Most people don’t spend a lot of time thinking about what happens to waste once it’s been thrown out or flushed away.

But Mark King and the other members of the Maine Compost Team are not like most people. King, an environmental specialist with the Maine Department of Environmental Protection, has spent many years learning and teaching the finer points of composting food scraps, dead animals, human waste and other types of waste products. And he is very proud of the Maine Compost School, an award-winning, internationally-acclaimed program that is the longest-running such school in the country. Students from all over have come here for the last 20 years to learn cutting-edge compost technology.

“In 2014 there was an outbreak of avian influenza in the midwest that was getting worse and worse and worse. They didn’t have any experts to help with composting [the dead birds], and three of us from Maine were asked to help,” he said. “I think we’re leading the way. We have a huge abundance of composting expertise in the state of Maine.”

· · · ·

- EXPLORE THE MATERIAL
1) Name each type of waste that the composting article says Mark King has learned and taught how to compost.
2) Carry the article on Maine's composting expertise forward from its final sentence.
The stored items that come next have no connection to the composting article.

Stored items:

· · · ·

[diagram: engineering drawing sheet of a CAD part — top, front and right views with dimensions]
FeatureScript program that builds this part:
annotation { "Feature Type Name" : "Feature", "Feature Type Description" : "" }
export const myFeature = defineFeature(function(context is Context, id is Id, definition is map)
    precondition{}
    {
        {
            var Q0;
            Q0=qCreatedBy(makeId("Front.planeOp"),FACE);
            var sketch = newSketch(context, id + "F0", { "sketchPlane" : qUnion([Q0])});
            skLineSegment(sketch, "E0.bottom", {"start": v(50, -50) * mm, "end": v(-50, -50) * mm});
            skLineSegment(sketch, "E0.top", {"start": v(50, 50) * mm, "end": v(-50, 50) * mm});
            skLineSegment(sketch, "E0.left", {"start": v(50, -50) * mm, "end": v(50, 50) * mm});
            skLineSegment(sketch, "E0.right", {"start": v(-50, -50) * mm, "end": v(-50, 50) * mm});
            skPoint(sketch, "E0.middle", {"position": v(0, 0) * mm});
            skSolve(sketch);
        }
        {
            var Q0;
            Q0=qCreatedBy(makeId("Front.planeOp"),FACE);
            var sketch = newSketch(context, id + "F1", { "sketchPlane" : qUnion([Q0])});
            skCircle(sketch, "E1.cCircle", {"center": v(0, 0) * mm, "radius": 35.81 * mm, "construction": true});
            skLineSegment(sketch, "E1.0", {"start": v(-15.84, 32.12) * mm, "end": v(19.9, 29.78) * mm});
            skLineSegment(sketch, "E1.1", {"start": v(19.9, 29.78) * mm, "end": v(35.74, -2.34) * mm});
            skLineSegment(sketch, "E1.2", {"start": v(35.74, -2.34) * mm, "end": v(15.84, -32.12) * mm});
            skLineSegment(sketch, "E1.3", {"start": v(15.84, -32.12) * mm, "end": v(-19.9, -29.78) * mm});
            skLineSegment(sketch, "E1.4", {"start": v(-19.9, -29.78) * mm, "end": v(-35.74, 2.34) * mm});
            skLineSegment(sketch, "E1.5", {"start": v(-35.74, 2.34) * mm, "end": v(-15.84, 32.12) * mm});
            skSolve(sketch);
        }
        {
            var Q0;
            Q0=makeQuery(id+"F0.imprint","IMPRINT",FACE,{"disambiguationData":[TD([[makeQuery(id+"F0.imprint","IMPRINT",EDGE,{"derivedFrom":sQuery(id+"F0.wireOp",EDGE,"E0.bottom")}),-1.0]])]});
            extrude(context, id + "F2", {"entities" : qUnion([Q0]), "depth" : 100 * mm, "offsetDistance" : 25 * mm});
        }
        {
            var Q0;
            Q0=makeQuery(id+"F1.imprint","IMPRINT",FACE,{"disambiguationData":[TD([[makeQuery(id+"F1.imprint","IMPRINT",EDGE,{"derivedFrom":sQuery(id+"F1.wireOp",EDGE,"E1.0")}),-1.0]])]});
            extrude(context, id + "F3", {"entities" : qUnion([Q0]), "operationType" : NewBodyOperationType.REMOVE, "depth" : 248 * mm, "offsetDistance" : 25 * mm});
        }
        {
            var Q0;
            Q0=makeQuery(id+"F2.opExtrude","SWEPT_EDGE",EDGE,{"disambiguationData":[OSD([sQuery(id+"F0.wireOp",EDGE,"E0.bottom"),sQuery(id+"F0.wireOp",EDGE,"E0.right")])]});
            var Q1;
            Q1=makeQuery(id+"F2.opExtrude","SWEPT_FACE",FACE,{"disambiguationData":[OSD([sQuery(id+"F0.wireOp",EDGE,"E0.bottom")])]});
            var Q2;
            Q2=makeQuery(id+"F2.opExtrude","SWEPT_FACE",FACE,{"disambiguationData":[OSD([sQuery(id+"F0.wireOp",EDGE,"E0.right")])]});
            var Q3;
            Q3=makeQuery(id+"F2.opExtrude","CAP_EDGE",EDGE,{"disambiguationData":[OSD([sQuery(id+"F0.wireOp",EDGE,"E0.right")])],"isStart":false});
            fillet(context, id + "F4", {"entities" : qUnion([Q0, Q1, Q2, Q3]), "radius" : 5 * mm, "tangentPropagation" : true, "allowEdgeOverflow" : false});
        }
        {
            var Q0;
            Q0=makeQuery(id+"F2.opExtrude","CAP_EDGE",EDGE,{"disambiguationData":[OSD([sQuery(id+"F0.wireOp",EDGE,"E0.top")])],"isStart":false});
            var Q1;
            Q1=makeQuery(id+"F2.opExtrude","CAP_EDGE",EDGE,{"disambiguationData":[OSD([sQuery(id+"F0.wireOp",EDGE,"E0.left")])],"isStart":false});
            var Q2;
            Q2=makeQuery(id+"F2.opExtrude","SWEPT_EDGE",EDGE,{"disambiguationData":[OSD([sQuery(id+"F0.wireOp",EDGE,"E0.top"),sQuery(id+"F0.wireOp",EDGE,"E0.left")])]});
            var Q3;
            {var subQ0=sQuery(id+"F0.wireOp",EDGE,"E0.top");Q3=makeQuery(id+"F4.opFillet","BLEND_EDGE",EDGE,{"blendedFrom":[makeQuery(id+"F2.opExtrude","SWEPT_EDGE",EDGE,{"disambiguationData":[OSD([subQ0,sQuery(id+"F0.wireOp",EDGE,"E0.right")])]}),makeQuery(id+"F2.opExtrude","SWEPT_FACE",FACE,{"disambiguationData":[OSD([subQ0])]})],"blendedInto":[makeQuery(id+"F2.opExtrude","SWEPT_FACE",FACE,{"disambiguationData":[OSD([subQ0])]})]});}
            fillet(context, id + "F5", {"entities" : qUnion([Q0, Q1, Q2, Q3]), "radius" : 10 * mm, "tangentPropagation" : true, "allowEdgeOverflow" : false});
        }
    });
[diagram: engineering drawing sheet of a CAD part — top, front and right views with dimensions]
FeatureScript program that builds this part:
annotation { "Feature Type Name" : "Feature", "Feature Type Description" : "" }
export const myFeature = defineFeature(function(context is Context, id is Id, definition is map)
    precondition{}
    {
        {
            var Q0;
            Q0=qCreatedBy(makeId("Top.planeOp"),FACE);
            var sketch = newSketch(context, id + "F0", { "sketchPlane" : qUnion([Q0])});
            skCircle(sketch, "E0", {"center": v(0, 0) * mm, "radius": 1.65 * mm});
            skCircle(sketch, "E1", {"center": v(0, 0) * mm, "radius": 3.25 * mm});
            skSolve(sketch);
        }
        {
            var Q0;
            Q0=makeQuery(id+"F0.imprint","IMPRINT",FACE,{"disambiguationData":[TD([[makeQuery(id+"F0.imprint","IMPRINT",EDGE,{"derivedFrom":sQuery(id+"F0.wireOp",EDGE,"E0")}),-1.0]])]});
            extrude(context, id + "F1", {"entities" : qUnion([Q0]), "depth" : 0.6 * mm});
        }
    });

· · · ·

- ANSWERS PROVIDED
1) Food scraps, dead animals, and human waste.

2)
More than 1,000 students have graduated from the Maine Compost School, which is taught twice a year at Highmoor Farm in Monmouth, the University of Maine’s apple, small fruit and vegetable research facility. The farm has a state-of-the-art composting facility where students receive classroom instruction, laboratory experience and hands-on project exercises at the school that has received the Governor’s Award for Environmental Excellence and a special national award from the U.S. Environmental Protection Agency, among other recognitions. Students spend a week digging into the art and science of composting, King said a few days after the fall class had finished, learning everything from how to correctly manage a small backyard bin to a large community compost facility.

“We teach the skill. We talk about the systems. We talk about how to build a pile and how to manage a pile,” King said. “It’s a program that fills up every class. It’s citizens, municipal officials, regulators. We accept anyone. Our philosophy is we’ll train anybody that wants to learn about compost.”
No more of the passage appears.